───── Records

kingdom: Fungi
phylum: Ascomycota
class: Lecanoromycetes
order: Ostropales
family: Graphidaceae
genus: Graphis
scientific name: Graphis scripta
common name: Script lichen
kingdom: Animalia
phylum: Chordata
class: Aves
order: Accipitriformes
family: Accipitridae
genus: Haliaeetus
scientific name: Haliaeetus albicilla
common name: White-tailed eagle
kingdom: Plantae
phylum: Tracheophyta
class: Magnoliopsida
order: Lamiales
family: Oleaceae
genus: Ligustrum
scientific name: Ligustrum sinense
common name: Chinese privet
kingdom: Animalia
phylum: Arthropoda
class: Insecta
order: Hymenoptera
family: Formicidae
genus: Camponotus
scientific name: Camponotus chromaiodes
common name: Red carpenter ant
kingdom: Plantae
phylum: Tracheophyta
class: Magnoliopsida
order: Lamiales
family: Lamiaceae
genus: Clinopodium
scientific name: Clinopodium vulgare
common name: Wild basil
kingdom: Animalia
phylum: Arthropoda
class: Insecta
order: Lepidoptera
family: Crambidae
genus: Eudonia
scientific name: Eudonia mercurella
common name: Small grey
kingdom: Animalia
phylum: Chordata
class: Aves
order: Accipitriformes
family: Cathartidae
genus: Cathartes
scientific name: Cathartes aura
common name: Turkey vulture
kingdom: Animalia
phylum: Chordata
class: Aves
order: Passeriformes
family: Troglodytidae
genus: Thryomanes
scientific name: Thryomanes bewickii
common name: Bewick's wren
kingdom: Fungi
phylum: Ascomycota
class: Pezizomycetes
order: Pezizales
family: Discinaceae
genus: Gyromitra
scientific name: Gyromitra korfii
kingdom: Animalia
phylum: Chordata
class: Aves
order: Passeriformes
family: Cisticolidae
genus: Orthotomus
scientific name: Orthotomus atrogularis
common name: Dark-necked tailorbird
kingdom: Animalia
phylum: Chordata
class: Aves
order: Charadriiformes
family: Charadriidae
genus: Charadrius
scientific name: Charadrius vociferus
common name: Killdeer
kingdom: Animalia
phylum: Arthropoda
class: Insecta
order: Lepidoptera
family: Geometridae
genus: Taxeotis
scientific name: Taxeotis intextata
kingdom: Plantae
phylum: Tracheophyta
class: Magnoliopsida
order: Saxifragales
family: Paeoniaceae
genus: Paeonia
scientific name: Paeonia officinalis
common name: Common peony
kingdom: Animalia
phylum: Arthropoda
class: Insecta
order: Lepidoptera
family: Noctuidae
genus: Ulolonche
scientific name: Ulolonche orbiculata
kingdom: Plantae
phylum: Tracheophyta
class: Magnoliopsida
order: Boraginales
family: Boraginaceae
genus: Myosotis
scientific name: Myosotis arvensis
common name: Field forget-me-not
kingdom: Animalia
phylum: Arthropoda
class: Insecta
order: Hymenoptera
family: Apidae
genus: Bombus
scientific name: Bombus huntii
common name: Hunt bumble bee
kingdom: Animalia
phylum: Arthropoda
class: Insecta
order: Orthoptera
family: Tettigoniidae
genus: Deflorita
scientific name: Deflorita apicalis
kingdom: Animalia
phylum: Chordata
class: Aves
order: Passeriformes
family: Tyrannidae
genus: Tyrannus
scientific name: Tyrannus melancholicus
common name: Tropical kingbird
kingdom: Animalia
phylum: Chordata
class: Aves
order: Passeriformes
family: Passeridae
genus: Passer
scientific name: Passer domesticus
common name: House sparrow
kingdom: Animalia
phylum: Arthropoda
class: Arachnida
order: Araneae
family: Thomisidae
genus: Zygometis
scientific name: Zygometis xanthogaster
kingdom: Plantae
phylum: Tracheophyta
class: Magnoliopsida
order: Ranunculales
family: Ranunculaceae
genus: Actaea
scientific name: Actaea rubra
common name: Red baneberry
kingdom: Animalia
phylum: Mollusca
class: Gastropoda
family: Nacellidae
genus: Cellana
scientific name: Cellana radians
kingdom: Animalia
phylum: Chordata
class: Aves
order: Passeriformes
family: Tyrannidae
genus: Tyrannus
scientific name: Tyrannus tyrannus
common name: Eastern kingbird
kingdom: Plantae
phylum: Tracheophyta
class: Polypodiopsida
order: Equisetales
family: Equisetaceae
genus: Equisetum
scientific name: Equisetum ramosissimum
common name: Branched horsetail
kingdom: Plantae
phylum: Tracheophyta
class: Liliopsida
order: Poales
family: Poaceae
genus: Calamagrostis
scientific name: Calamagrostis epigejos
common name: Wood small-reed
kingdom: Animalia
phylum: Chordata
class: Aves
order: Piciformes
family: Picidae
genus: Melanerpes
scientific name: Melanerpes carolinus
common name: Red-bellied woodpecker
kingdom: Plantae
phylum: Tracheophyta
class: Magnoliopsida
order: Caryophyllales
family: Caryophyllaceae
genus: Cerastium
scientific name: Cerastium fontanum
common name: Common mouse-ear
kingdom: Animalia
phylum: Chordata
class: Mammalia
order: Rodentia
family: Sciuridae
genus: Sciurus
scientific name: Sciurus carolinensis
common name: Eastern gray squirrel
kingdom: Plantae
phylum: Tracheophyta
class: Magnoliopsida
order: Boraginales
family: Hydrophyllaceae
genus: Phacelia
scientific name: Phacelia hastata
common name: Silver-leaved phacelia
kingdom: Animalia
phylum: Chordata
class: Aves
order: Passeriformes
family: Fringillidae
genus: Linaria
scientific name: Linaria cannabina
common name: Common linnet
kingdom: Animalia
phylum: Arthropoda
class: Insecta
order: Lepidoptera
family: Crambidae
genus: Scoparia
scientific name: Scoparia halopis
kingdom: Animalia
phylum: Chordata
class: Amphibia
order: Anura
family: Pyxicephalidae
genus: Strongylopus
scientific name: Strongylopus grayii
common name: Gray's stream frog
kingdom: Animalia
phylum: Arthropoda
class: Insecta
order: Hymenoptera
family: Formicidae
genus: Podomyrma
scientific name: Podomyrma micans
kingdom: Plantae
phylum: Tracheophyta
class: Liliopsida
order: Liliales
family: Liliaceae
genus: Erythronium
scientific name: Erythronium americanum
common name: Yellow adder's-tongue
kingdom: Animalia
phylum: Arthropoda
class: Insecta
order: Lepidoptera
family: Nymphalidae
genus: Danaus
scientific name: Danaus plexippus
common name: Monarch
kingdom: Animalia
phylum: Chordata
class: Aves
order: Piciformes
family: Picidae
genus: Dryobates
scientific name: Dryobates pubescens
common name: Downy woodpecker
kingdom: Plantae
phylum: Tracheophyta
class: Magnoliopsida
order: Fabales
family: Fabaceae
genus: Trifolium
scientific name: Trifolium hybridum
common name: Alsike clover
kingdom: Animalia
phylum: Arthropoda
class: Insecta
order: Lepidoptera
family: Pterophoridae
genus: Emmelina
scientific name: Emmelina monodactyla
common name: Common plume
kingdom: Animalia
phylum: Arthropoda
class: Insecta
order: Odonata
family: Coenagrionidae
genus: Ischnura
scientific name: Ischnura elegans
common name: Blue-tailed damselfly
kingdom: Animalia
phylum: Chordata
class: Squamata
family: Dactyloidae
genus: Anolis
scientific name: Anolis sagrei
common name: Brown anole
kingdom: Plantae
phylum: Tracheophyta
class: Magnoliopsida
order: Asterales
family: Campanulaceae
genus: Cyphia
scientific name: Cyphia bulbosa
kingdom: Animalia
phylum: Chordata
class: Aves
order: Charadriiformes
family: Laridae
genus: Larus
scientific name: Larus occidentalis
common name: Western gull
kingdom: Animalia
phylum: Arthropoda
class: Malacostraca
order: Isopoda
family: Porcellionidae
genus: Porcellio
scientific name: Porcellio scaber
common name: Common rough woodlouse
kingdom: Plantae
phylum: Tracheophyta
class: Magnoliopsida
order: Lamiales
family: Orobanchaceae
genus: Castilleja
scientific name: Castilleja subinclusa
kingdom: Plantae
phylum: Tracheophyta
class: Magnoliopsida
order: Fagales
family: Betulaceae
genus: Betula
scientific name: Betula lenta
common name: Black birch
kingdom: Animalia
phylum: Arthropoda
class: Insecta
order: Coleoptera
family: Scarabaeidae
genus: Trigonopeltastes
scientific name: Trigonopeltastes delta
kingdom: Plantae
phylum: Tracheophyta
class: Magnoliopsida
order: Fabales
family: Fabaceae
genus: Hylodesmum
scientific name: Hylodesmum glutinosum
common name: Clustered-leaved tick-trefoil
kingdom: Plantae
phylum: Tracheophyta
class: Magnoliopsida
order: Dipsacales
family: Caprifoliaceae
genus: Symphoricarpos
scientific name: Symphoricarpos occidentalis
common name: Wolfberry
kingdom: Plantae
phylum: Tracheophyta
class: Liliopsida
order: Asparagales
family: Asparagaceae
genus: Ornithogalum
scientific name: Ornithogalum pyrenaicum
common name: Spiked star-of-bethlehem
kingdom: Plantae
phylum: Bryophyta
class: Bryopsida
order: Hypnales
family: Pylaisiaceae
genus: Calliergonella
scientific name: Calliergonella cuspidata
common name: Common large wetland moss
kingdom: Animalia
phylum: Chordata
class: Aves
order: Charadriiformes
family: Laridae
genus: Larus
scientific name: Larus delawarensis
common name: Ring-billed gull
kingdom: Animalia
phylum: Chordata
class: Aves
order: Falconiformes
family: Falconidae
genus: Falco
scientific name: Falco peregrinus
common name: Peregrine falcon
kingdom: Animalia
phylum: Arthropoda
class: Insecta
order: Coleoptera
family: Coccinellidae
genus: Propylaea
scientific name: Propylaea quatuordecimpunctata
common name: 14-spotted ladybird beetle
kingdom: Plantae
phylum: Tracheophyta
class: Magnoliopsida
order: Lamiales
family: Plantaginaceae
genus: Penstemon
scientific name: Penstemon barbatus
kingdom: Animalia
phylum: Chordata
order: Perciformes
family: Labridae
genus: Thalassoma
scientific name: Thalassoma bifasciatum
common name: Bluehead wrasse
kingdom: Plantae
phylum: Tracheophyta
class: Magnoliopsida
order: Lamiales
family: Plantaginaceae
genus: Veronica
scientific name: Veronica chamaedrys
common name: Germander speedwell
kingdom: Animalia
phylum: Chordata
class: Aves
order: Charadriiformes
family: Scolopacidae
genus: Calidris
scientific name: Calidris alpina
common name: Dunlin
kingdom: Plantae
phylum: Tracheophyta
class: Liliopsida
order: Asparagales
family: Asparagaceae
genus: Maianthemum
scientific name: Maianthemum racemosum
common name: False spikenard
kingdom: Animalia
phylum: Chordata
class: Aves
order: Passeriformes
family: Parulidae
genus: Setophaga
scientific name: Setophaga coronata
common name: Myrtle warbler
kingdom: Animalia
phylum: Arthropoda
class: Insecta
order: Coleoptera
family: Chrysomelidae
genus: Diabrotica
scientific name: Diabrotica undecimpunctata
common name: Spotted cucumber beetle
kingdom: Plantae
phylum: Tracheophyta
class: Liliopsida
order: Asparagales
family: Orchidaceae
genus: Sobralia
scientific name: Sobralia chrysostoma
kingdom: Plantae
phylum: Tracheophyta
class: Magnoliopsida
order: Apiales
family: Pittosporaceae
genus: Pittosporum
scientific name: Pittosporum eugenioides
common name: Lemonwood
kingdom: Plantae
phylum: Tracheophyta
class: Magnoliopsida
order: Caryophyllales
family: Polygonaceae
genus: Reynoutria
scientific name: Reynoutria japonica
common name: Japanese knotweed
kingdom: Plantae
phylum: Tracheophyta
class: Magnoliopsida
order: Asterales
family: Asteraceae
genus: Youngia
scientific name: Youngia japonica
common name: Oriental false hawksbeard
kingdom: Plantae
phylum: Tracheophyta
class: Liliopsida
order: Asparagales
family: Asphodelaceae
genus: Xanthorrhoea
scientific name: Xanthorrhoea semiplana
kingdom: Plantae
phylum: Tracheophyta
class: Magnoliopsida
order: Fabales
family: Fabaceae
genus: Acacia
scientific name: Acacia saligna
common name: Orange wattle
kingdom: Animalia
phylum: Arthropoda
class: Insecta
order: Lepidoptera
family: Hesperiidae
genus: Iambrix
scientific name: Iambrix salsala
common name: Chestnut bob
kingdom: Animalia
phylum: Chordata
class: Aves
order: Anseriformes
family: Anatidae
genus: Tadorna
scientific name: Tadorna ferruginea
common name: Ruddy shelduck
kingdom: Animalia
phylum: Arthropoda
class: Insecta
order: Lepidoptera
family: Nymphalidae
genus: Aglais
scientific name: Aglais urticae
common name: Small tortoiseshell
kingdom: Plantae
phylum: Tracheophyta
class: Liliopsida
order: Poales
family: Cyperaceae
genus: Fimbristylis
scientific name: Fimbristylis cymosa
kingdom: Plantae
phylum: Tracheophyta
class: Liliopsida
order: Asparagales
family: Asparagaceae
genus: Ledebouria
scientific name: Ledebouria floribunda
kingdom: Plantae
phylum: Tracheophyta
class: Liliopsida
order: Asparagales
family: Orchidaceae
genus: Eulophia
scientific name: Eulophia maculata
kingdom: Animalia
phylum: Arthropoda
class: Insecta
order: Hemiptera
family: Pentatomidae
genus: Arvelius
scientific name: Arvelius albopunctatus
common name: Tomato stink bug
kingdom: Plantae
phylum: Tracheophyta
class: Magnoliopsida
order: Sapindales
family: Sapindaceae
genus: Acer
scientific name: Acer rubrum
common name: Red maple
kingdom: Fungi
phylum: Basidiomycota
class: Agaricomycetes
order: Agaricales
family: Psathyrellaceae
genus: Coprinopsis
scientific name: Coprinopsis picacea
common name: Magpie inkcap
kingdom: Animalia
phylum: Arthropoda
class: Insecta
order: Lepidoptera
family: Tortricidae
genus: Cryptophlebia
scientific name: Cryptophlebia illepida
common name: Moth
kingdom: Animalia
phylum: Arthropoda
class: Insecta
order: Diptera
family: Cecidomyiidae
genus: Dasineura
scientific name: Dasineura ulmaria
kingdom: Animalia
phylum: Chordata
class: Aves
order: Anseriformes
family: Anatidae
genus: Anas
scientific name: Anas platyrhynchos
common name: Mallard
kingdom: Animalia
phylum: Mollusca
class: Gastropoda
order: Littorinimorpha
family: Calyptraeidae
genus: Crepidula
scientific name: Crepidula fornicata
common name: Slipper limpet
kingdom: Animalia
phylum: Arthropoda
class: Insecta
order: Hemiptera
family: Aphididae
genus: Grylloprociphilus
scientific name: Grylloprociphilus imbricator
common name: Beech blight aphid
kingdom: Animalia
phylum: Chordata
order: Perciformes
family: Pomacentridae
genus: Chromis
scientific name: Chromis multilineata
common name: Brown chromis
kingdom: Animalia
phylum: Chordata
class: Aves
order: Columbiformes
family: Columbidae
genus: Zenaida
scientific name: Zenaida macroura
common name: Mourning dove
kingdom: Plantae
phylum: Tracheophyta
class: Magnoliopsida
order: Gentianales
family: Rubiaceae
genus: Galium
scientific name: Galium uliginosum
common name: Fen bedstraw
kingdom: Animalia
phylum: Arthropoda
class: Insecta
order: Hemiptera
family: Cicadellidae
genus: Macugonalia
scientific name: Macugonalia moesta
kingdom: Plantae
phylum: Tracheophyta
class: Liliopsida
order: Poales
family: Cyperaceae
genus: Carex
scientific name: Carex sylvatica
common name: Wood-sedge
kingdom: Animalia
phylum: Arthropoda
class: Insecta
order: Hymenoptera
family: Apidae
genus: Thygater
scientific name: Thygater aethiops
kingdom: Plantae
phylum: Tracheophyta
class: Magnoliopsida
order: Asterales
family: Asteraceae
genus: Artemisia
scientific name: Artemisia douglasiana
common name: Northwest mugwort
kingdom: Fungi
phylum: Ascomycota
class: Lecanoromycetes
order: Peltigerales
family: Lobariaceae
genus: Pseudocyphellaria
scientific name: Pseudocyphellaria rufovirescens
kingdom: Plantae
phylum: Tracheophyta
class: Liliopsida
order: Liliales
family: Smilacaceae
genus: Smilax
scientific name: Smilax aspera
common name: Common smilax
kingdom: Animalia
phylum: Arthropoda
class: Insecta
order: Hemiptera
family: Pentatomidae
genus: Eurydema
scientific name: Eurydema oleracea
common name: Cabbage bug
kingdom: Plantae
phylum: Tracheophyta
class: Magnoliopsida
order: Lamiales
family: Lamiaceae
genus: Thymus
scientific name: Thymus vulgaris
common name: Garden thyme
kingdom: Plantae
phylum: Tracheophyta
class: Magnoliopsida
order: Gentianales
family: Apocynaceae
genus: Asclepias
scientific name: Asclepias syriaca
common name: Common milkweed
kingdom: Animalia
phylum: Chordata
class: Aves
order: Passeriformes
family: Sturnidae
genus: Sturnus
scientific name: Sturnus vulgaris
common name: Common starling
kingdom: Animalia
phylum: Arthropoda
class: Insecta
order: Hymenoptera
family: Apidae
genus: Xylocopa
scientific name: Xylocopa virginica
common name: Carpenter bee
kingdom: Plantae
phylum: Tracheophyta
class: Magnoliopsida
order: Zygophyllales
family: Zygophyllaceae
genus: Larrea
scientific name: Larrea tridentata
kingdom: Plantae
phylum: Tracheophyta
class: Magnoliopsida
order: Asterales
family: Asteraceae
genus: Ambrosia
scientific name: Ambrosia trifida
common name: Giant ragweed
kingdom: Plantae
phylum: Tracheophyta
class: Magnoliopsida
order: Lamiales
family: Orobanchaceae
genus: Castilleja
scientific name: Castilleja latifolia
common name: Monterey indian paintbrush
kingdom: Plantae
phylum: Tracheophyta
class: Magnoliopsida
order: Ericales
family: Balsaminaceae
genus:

──────────

Short exercise:
Select every line in the rows above that contains the word "Larus", and copy each one in full.

The response:
genus: Larus
scientific name: Larus occidentalis
genus: Larus
scientific name: Larus delawarensis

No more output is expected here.